──────── RECORDED INFORMATION ────────

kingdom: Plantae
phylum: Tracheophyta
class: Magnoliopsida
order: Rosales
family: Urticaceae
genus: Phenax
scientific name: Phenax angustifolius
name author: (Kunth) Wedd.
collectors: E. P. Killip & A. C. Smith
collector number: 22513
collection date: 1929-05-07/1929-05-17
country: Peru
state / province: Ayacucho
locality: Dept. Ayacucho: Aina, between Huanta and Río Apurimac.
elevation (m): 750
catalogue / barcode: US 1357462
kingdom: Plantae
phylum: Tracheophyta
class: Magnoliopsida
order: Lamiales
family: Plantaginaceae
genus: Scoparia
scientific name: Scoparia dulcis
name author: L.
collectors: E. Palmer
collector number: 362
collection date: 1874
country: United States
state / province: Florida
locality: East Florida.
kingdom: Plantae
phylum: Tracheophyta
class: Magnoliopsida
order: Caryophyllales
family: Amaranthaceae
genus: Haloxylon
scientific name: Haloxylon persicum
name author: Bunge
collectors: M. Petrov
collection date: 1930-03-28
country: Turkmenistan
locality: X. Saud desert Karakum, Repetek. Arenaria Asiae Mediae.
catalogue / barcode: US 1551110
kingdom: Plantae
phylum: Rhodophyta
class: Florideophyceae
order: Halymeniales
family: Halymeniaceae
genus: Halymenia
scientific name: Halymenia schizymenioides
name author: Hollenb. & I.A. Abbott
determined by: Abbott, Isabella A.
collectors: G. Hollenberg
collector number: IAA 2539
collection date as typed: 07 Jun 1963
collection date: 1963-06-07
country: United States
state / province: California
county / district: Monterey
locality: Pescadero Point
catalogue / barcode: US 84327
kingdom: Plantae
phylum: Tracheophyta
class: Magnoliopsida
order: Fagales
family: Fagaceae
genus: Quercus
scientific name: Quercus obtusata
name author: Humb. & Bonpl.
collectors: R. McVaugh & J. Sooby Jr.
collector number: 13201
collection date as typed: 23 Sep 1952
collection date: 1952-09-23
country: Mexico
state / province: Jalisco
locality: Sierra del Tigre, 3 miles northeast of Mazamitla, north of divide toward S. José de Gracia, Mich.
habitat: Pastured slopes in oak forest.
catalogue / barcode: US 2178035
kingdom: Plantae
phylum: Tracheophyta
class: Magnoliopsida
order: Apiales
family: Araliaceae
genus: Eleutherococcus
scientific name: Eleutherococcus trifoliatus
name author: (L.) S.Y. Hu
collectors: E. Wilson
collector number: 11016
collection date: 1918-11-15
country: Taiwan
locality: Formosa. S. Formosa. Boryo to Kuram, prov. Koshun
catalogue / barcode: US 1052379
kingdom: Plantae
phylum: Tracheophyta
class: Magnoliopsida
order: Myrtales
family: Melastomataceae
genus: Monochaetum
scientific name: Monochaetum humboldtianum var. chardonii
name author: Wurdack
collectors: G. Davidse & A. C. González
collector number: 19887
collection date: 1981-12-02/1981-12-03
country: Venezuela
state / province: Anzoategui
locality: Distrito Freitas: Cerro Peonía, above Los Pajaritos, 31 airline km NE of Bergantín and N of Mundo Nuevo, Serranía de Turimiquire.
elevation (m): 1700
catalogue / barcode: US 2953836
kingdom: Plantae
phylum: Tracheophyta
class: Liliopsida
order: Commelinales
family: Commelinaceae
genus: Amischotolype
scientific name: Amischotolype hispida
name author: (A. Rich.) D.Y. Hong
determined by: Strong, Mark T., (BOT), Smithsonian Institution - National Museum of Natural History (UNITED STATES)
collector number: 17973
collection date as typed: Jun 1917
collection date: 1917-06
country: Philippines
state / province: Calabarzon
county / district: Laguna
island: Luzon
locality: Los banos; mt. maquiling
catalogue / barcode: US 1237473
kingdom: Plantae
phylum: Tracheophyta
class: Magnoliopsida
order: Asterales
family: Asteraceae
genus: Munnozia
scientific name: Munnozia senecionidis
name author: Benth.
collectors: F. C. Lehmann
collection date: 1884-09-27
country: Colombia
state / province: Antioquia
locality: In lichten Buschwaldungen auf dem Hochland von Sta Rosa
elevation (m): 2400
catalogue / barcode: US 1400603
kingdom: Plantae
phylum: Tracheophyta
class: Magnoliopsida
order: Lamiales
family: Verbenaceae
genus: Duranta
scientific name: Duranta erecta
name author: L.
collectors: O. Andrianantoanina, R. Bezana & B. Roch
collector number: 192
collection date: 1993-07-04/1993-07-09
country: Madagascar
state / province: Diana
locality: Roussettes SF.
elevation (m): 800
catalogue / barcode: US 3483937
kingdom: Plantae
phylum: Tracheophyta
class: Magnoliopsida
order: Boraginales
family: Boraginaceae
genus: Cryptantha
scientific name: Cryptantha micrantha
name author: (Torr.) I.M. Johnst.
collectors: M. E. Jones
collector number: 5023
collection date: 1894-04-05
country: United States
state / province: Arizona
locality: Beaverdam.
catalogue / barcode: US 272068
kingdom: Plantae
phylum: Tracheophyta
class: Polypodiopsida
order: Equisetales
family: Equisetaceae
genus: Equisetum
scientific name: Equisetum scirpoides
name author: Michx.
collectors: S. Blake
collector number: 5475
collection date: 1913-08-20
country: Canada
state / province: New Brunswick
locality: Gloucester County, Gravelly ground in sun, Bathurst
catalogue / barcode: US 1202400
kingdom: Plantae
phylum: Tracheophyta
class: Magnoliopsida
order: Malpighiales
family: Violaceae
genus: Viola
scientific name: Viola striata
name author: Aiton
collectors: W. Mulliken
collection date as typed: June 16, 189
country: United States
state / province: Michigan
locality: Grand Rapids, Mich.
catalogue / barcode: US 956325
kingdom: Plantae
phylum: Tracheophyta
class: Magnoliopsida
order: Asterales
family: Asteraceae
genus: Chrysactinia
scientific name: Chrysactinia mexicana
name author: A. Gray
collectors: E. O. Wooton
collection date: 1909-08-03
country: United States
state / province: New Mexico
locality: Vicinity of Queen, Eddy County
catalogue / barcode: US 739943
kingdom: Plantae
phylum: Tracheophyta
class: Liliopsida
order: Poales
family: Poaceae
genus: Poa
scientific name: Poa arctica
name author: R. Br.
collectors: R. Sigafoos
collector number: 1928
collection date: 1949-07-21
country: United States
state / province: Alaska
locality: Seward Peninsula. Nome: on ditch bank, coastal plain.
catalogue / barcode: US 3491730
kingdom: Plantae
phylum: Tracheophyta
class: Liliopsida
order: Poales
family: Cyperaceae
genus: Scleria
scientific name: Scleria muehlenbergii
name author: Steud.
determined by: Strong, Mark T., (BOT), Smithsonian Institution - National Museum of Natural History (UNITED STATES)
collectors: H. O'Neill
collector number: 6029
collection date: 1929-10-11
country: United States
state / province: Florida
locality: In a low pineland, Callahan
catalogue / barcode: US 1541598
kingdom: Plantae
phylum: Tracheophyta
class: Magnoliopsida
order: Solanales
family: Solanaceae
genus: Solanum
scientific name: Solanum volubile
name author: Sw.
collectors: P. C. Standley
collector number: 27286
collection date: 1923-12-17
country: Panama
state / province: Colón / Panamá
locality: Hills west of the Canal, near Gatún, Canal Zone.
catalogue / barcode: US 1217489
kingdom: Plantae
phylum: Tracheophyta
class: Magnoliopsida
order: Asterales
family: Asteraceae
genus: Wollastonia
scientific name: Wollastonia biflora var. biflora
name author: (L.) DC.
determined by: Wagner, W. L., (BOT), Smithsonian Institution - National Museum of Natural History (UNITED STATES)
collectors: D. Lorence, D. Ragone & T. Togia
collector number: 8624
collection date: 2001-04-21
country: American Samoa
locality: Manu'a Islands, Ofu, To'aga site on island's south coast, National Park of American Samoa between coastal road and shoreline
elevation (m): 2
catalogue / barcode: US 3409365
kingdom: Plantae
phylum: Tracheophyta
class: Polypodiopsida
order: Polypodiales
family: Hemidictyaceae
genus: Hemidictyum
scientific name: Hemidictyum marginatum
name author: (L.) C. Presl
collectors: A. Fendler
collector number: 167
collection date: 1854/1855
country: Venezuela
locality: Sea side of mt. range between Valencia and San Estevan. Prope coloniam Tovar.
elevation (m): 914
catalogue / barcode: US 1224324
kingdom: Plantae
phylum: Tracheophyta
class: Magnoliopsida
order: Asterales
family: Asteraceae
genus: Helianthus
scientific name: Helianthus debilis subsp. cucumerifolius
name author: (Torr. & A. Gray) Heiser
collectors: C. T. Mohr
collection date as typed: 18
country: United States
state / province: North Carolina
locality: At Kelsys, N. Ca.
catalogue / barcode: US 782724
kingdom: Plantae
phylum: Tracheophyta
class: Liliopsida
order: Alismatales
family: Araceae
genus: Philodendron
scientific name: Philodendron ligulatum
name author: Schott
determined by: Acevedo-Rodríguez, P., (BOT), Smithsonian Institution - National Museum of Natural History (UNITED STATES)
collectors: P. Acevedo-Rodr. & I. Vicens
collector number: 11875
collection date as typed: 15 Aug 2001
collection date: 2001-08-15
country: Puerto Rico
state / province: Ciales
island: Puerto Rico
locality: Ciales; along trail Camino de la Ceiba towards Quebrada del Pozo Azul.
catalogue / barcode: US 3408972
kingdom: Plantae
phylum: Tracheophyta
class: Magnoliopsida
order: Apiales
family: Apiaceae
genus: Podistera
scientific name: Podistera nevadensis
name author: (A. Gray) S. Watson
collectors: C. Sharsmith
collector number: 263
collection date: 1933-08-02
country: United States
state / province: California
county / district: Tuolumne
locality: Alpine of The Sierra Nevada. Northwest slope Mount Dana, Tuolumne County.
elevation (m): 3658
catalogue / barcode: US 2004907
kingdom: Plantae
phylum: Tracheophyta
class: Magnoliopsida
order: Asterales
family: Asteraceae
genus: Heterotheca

────────

» **AIM**: Can you copy out, word for word, the stretch of the entries above from the very first line through the line containing "state / province: Ayacucho"?

» **TASK RESULT**:
kingdom: Plantae
phylum: Tracheophyta
class: Magnoliopsida
order: Rosales
family: Urticaceae
genus: Phenax
scientific name: Phenax angustifolius
name author: (Kunth) Wedd.
collectors: E. P. Killip & A. C. Smith
collector number: 22513
collection date: 1929-05-07/1929-05-17
country: Peru
state / province: Ayacucho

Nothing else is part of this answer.